Ce nouveau régime, qui fait l'objet de textes publiés ce jeudi au Journal officiel, va permettre désormais aux producteurs de biogaz de jouer sur deux tableaux à la fois, en vendant leur biogaz pour servir à la production d'électricité et en l'injectant dans des réseaux de gaz naturel, en devenant éligibles aux mécanismes de soutien prévus pour ces deux destinations, alors que jusqu'ici, ils devaient opter pour l'un ou l'autre mode de valorisation.
« Cette exclusivité avait pour conséquence d'empêcher la réalisation de certains projets de méthanisation ou bien d'en limiter la taille », a rappelé dans un communiqué le ministère de l'Ecologie et de l'énergie. « En exploitant les synergies existantes entre les deux modes de valorisation, le nouveau cadre tarifaire permettra l'émergence de nouveaux projets de méthanisation et l'utilisation de nouveaux gisements de déchets comme source de production d'énergie », a-t-il ajouté.
Un plan national biogaz en préparation
Le ministère rappelle que ce nouveau dispositif, « très attendu », faisait partie des « mesures immédiates de soutien à la méthanisation discutées lors de la Conférence environnementale » en septembre dernier, et ajoute qu'un « plan national biogaz » sera présenté « dans le cadre du débat national sur la transition énergétique », lancé fin 2012.
Le biogaz ou biométhane est issu de la fermentation de matières organiques, elles-mêmes issues de déchets agricoles, ménagers ou industriels.

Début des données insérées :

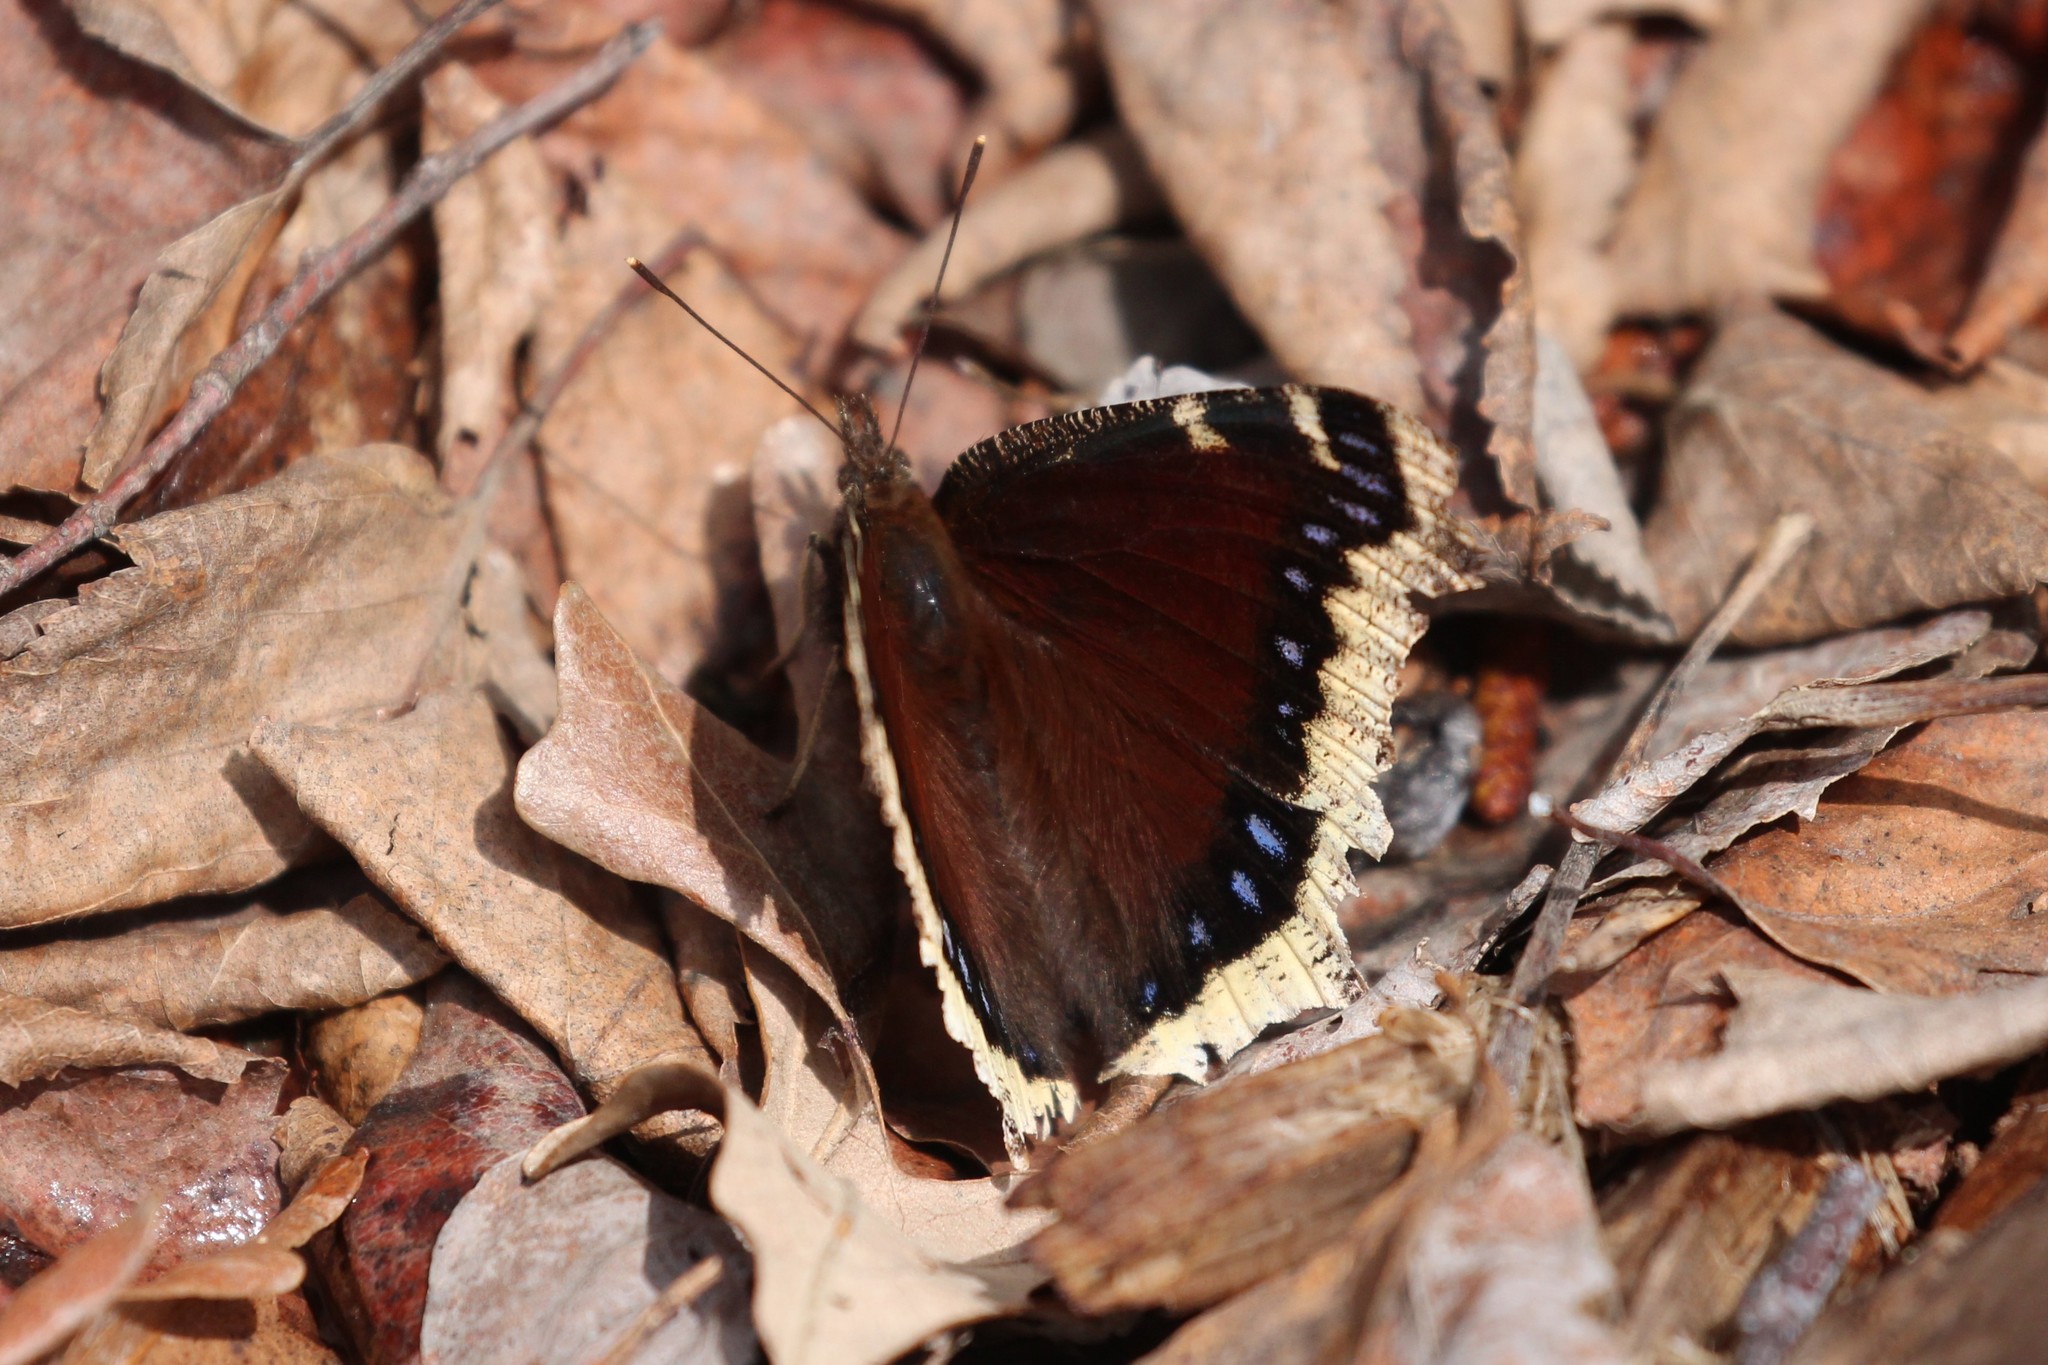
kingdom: Animalia
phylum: Arthropoda
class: Insecta
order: Lepidoptera
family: Nymphalidae
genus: Nymphalis
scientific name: Nymphalis antiopa
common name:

Cette énergie renouvelable est en pleine phase d'émergence en France et selon le gestionnaire de réseau gazier Grtgaz, « 3 à 9 térawattheures (TWh) de biométhane pourraient être injectés dans les réseaux de gaz à l'horizon 2020 ». A titre de comparaison, la consommation gazière totale sur les réseaux gérés par Grtgaz avait atteint 461 TWh l'an dernier.